I modelli dichiarati sono lo Schijing, il Chu ci, le Elegie di Chu e il Classico dei Versi di Confucio (si pensi al recupero che fece Pound di alcuni testi del pensatore cinese). Si tratta di una poesia dai toni freddi e misurati, dove non mancano esiti felici, sottesi tuttavia al proposito «che alcuna delle mie parole / raggiungerà mai la nona delle Cupole / né lo spazio basso ove i gravi geni s’involano».
Thibet, emblematicamente dedicato a Nietzsche, è una sorta di poema suddiviso in cinquantotto canti o sequenze dove si rende omaggio, come avverte il curatore, «a un paese sfiorato per due volte con lo sguardo e percorso in pensiero attraverso narrazioni altrui», a partire dai Detti e fatti di Padmasambhava di Toussaint. L’andamento è più mosso e articolato rispetto a quello delle Odi, con accenti di stampo baudelairiano: «Un tempo abitai cattedrali, / Pregando di piacere o pianto, indossando la volta a botte, / Vetraio delle luci abissali, / Mi facevo la gran dimora ricoprente la folla in fervore / Ero Nostra Signora dei Brusii». L’innegabile retaggio rimbaudiano, confluito nel cammeo dedicatogli nel Double Rimbaud (1906), si manifesta lungo le coordinate di una visionarietà che stride con le griglie metriche adoperate. E proprio in tale dicotomia bisogna ravvisare il fascino esercitato da una poetica che, a tratti, fa pensare all’afflato metafisico riscontrabile nel Monte analogo di Daumal: «a tua immagine, Tibet; sul piano dei tuoi castelli soprannaturali / Lasciami edificare e ornare la cameretta che ogni uomo in sé edifica».

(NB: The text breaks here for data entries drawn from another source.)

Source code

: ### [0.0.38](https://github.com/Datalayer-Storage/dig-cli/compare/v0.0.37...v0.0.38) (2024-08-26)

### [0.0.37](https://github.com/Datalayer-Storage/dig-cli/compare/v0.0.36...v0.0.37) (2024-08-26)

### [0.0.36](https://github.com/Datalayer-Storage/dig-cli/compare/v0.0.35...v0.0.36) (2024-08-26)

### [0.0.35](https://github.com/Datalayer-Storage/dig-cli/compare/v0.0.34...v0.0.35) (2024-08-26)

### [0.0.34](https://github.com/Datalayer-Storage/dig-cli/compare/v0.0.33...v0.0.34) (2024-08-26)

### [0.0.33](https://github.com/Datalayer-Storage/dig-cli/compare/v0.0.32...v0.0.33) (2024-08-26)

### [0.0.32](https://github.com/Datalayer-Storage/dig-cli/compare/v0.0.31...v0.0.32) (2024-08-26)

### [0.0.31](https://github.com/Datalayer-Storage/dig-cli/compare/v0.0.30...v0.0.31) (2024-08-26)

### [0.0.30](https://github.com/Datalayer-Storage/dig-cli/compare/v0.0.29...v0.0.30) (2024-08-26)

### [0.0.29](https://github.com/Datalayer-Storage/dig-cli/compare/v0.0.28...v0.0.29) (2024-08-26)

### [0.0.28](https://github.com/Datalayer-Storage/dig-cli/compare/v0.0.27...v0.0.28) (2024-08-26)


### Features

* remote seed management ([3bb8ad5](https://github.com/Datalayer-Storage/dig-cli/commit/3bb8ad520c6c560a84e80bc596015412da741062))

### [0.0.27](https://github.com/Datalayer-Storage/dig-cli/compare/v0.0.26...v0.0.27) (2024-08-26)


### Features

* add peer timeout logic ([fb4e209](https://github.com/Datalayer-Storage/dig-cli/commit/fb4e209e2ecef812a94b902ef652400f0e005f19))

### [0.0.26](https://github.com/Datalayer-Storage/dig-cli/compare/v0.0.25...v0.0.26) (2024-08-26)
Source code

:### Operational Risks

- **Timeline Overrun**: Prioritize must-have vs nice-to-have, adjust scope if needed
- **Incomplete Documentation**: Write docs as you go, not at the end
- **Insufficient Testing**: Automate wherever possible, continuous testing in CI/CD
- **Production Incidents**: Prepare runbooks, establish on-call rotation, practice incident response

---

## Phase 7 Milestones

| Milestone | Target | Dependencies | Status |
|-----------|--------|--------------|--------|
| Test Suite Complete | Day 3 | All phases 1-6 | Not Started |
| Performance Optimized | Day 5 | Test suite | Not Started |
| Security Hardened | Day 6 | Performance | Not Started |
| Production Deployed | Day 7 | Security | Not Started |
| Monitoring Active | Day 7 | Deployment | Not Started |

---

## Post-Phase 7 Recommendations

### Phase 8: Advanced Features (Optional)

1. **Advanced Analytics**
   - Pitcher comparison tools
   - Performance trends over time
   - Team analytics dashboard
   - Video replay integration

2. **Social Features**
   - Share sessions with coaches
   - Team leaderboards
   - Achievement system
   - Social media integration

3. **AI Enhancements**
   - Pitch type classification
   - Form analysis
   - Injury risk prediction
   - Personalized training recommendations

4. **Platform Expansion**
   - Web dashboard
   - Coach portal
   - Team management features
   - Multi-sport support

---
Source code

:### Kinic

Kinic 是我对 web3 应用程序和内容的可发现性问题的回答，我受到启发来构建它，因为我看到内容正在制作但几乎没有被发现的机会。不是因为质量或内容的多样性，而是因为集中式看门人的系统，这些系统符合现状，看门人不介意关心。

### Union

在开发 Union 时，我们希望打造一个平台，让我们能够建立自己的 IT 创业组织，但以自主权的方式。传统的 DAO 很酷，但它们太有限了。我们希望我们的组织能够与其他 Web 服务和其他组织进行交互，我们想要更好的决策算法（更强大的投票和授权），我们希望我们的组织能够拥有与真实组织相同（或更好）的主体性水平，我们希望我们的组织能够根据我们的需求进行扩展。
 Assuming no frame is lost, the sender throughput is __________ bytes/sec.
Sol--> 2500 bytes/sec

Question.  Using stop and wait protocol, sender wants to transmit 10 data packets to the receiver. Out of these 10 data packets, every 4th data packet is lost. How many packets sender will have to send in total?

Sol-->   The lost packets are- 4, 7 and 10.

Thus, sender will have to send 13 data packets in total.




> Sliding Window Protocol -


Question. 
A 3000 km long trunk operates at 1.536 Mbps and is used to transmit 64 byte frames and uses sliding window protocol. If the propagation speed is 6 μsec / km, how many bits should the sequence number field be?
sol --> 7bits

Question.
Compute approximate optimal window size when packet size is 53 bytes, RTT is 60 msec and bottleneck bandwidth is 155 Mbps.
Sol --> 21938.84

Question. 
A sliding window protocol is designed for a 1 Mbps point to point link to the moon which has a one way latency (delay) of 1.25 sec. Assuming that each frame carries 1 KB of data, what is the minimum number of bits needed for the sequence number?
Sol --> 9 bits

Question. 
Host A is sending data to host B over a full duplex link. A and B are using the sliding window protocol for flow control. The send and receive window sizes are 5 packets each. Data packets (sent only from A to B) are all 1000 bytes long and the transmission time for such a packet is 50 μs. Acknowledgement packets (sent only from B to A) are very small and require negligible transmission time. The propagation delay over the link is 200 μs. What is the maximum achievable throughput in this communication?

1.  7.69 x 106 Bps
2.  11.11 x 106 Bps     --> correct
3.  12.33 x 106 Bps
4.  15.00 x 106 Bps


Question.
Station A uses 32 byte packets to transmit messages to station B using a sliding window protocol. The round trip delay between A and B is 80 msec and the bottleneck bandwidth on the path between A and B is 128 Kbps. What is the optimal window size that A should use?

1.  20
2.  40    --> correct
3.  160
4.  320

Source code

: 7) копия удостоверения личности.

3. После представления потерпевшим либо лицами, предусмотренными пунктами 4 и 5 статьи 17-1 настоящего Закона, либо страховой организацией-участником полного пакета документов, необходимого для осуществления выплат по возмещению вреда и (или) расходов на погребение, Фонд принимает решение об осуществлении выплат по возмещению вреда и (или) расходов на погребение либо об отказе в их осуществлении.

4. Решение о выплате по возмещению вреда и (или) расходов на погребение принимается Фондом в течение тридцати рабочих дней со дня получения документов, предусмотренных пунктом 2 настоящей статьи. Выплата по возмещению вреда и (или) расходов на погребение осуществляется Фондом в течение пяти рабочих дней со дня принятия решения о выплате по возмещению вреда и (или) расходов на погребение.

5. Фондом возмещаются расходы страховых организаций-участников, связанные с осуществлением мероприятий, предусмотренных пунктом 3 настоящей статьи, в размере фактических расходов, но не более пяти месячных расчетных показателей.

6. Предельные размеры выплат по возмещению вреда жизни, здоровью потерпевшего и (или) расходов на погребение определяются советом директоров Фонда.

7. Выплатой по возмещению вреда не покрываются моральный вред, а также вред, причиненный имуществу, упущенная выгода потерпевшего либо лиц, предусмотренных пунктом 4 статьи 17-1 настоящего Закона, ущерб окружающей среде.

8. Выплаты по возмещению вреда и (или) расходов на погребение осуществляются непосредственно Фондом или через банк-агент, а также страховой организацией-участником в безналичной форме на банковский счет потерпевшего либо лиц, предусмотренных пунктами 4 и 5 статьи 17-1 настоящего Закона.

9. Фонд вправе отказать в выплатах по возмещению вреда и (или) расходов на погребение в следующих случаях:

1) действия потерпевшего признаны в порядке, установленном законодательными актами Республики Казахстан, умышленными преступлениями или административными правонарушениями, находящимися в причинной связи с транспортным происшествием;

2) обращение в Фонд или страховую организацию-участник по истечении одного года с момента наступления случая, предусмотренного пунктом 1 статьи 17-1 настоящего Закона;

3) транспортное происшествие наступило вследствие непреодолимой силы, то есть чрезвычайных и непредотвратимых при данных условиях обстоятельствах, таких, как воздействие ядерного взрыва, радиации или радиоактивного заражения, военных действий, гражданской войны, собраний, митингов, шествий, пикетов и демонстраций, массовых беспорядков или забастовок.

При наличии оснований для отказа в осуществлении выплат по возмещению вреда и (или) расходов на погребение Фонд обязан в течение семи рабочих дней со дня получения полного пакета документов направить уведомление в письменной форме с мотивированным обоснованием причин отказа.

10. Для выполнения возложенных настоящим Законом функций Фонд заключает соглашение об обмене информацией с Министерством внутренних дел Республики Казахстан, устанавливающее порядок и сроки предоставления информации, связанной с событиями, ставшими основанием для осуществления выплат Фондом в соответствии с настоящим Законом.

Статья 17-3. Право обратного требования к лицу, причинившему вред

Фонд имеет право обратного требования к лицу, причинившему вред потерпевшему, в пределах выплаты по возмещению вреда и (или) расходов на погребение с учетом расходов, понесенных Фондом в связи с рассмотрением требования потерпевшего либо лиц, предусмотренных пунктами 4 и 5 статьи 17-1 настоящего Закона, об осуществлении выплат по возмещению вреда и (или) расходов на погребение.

Nella postfazione Giorgio Agamben precisa: «Per quanto appartenga incontestabilmente al territorio della letteratura, l’opera di Segalen tuttavia lo trasgredisce continuamente per far segno non tanto verso il mito, quanto verso quel Milieu, quella dimensione centrale in cui potrebbe finalmente essere abolita la differenza tra mito e letteratura, tra langue e parole». Concetto, questo, avallato dalla stessa fine dell’autore, trovato morto, in circostanze mai chiarite, nel bosco bretone di Huelgoat, con una copia di Amleto in mano.